Picture the scene. A hard working newbie developer is mashing their keyboard for hours trying to get something working smoothly. Eventually, perseverance and maybe more than a little help from StackOverflow leads to success. The developer carefully commits their code and crafts a pull request, ready for the world to bask in its glory.
The next day the developer eagerly opens up their pull request and sees a dozen or so comments that all look something like this:
nit: Fix this.
You may see this comment and not see any problems. I'd like to suggest that this comment is an example of somewhat bad etiquette. Let us discuss the etiquette of pull request comments.
Being Short
I have a limited number of keystrokes before I die. Are my fellow developers not worthy of a share of those strokes? We're all in a rush to get something done but spending the time to write a full comment is not a waste of time, it shows that you care!
Fix this.
What needs to be fixed? How does it need to be fixed? Why does it need to be fixed? Answering the what, why and how is important to getting your point across.
In cases like this, saving yourself some keystrokes by assuming knowledge on the part of the developer submitting the PR is often a mistake. By not fully explaining yourself, you increase the chances of further questions being asked or even direct contact via messaging systems like Slack or Microsoft Teams. Since PR reviews are asynchronous in nature, this can increase the time it takes to review a PR by hours or even days.
Code Style
If you're writing pull request comments that are about code style, consider using a tool like StyleCop or Prettier to automate this. It also ends any conflict in a team about the style of code the team should adopt and makes everyone's code look the same for optimal readability. Thus you can avoid having comments like this in your pull requests:
Prefix your fields with
_
.
Jargon
The first time I saw 'nit:' in a PR review, I had to google its meaning. Evidently, it means that the comment is a minor point by evoking the spectre of a blood sucking parasite. It saves the writer around seven keystrokes but always evokes a mild sense of disgust in me personally. Why not save someone doing that Google search and disgust and just write 'Minor point:'?
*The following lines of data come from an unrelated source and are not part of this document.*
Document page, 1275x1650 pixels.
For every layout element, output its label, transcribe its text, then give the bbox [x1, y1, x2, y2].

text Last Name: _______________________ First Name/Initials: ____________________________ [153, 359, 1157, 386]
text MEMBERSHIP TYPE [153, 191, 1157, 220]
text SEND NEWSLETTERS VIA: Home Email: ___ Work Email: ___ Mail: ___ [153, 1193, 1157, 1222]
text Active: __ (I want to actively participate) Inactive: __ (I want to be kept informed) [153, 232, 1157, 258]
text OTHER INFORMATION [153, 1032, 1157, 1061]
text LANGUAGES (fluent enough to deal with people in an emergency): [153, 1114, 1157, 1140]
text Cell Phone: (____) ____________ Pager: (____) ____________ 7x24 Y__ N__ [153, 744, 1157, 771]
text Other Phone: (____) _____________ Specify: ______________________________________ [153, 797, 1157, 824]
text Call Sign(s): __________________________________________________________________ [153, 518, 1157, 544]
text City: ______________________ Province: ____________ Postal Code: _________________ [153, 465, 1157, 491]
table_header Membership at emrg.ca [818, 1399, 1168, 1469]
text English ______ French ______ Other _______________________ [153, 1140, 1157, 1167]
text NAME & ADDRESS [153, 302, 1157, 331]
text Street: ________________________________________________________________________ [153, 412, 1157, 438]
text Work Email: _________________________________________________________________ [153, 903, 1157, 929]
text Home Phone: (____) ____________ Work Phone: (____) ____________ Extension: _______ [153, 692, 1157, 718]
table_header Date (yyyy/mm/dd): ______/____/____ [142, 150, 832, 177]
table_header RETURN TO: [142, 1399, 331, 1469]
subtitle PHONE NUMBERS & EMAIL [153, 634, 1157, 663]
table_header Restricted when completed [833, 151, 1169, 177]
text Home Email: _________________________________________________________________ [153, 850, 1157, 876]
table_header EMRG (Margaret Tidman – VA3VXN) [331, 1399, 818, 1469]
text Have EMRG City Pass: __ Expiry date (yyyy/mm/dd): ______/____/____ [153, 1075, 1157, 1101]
nit: This can be done better.
Passive Aggressive
The way you word your PR comments can come across as passive aggressive if you're not careful. Is the commenter below suggesting that I hadn't considered the use of 'X'? What if I already did and discounted it?
Use X here.
Below are a couple of better ways to phrase the above comment. The comments assume nothing about the developers intent and simply ask a question.
Have you considered doing X here? Have you thought about X? Would X help here?
Emote 😆
Text is an imperfect low bandwidth means of communication. One way to increase that bandwidth is to use emoji and get an emotional point across along with your technical one. It also gets across a sense of fun to what can come across as something quite negative, since you are after all picking out all the mistakes you can spot in someone's hard work.
Looks like there is a 🐛 crawling on this line.
Positive Comments
Not every comment has to be a negative comment picking out a bug or mistake. It's useful to call out a positive change. Other reviewers in the team may see it and pick up on the practice too.
🚀 This is awesome, we need to do this elsewhere.
Bring Evidence
I sometimes see comments to the effect of the one below. Why is 'X' better? Says who?
X is a better way to do this.
Now imagine there was a link below to a blog post providing evidence as to why 'X' is better. We'll even use better language and the odd emoji:
Have you considered using X, it's 🔥?
Teachable Moments
Every PR comment is a teachable moment where you have the opportunity to take a little extra time and explain why you are requesting a particular change. As I've said above, take the time to add a link to a relevant article or blog post but I've found that sometimes writing a paragraph or two can also help.
One thing to watch out for though is that PR comments don't scale! If you find yourself making the same comment on a second persons PR, it's time to think about writing a blog post (as I've done in the past), wiki entry or some documentation somewhere and sharing that with your team.